A Nova República e a
“Era da Desmodernização”
Esta fase inicia-se
com o advento da Nova República, e
estende-se ao final do governo Itamar Franco, na qual inicia-se um acentuado
processo de deterioração da administração pública, decorrente não só de
disfunções herdadas do modelo tecnocrático, mas, principalmente, do efeito da
política patrimonialista sobre a administração pública presente tanto na
incapacidade ou na inconveniência em se restabelecer a racionalidade funcional
do sistema quanto na implantação de padrões de irracionalidade política com
finalidades patrimonialistas.
A nova república herda um modelo tecnocrático
de administração pública que dava sinais de exaustão, não apenas pela
inexperiência em lidar com a racionalidade da política e dos políticos, mas
cujas condições de operação eram decrescentes.
O que estava em jogo
era a transição política e a transição do poder patrimonial, onde as alianças
que suportavam os anéis burocráticos passariam por uma revisão política. Os
desafios de resgatar a capacidade da burocracia pública em formular e
implementar políticas sociais e direcionar a administração pública para a
democracia foram sobrepostos pelo imperativo em tornar a administração pública
um instrumento de governabilidade, loteando áreas e cargos em busca do apoio
político necessário à superação das dificuldades da instabilidade política da
transição.
As promessas e as
insubsistentes tentativas de se reformar a administração pública, num período
de fragilidade das instituições, incertezas e, sobretudo, imaturidade política,
cairam por terra através do jogo fisiológico.
Paralelamente, o
avanço da crise econômica impôs a prática de ajustes conjunturais na economia e
a adoção de um modelo de ajuste do setor público de natureza predominantemente
fiscal que resultou numa fase de intensa desmodernização, ou seja, uma
quase completa desarticulação do sistema de formulação e implementação de
políticas públicas, sucateando a inteligência administrativa do Estado e o
patrimônio social constituído em períodos anteriores, parcialmente dilapidado
pelas políticas compensatórias de cunho demagógico.

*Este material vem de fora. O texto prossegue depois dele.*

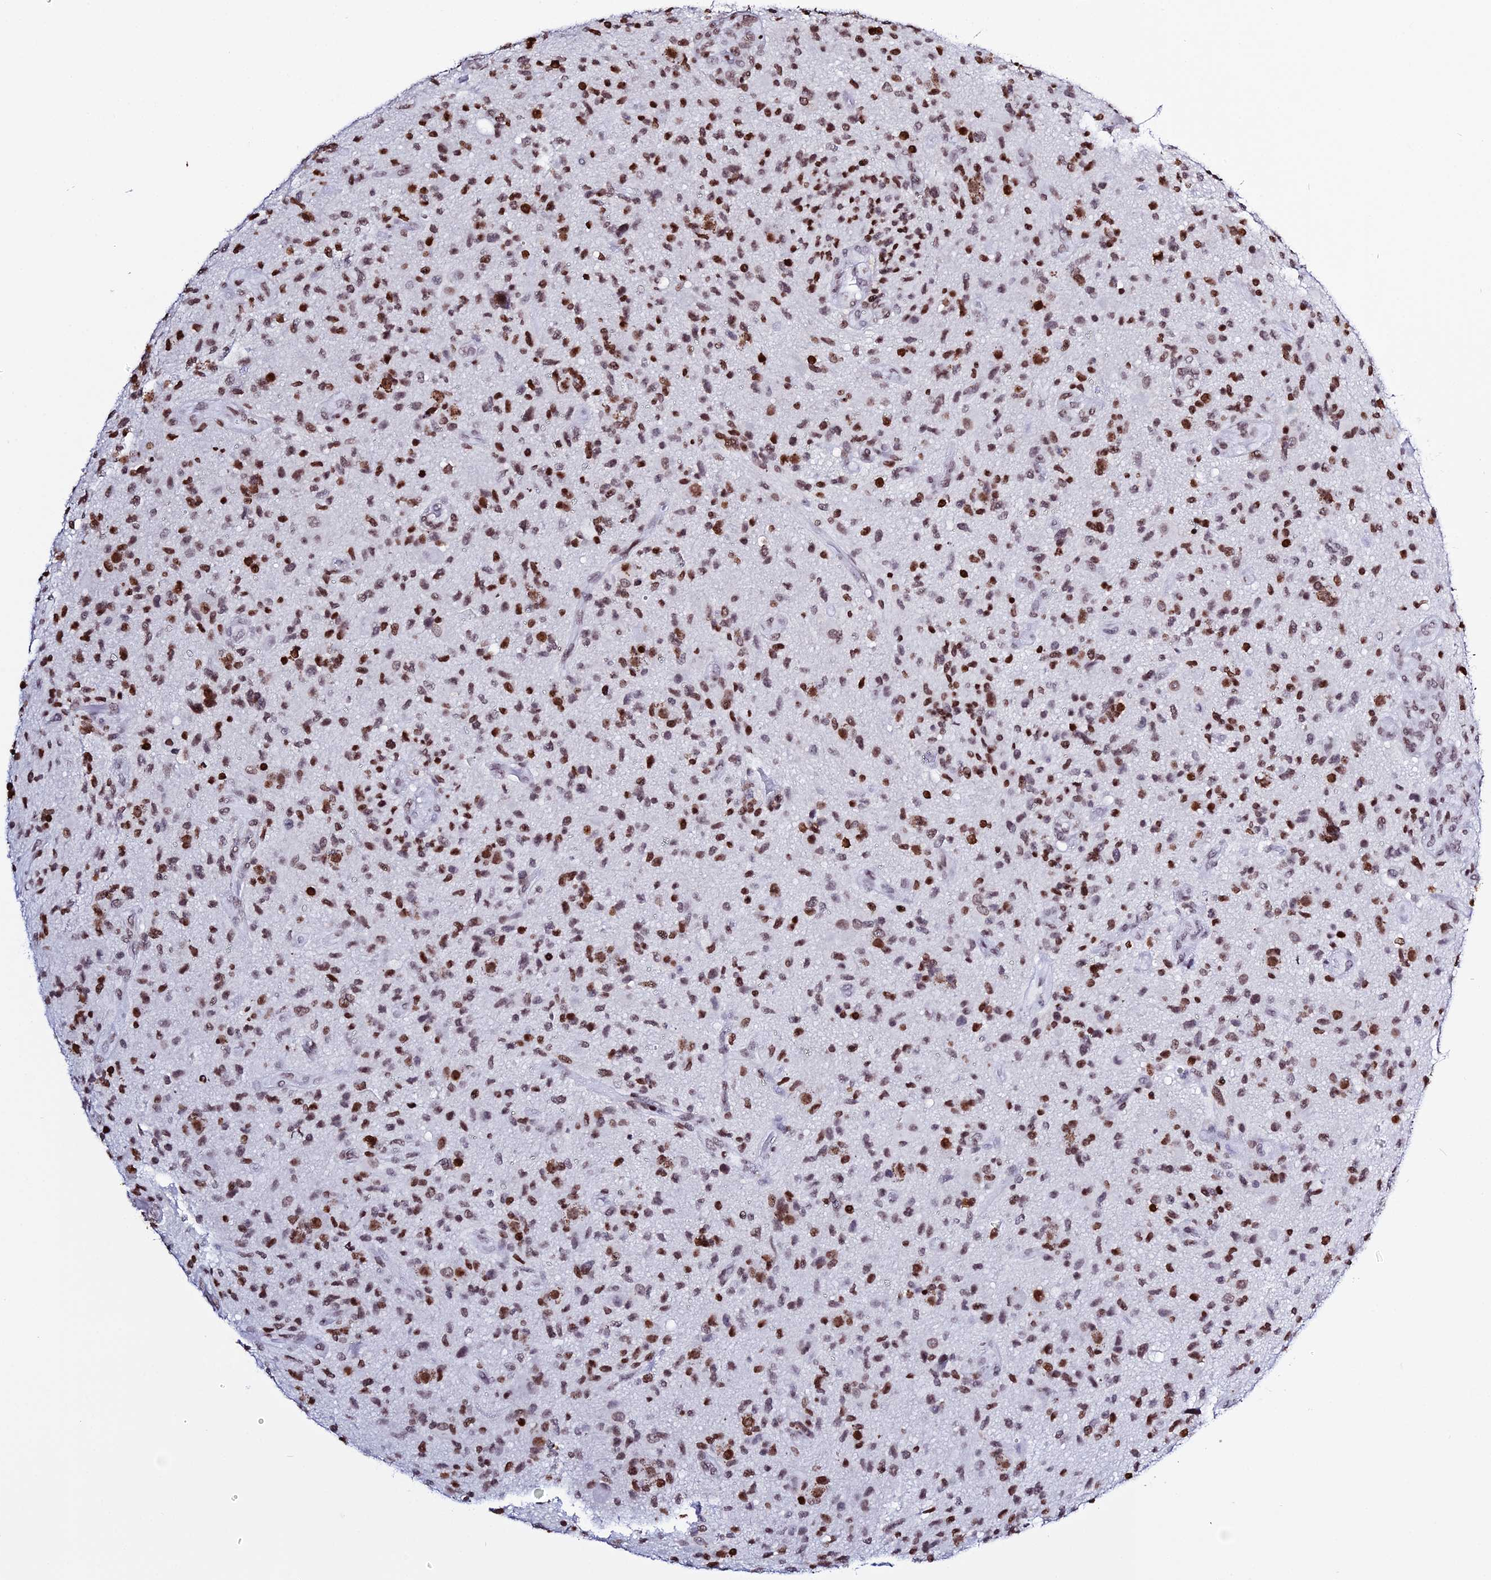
{"staining": {"intensity": "moderate", "quantity": ">75%", "location": "nuclear"}, "tissue": "glioma", "cell_type": "Tumor cells", "image_type": "cancer", "snomed": [{"axis": "morphology", "description": "Glioma, malignant, High grade"}, {"axis": "topography", "description": "Brain"}], "caption": "Immunohistochemical staining of glioma shows moderate nuclear protein staining in about >75% of tumor cells.", "gene": "MACROH2A2", "patient": {"sex": "male", "age": 47}}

Houve, no governo Sarney, um peso relativo maior
das políticas sociais na ação governamental mas a tentativa de
implantação de um Estado Social no
Brasil, estampada principalmente na Constituição de 1988, foi mal sucedida.
A incapacidade ou a
inconveniência de se reformar a administração foi, sobretudo, política,
agravada pela instituição de casuísmos constitucionais que desorganizaram o
sistema de carreira, a previdência do serviço público, sua estrutura e seu
regime funcional.
O governo Collor
herdou os escombros da máquina estatal dilacerada pela prática patrimonialista
da Nova República, cuja reconstrução era item programático de governo.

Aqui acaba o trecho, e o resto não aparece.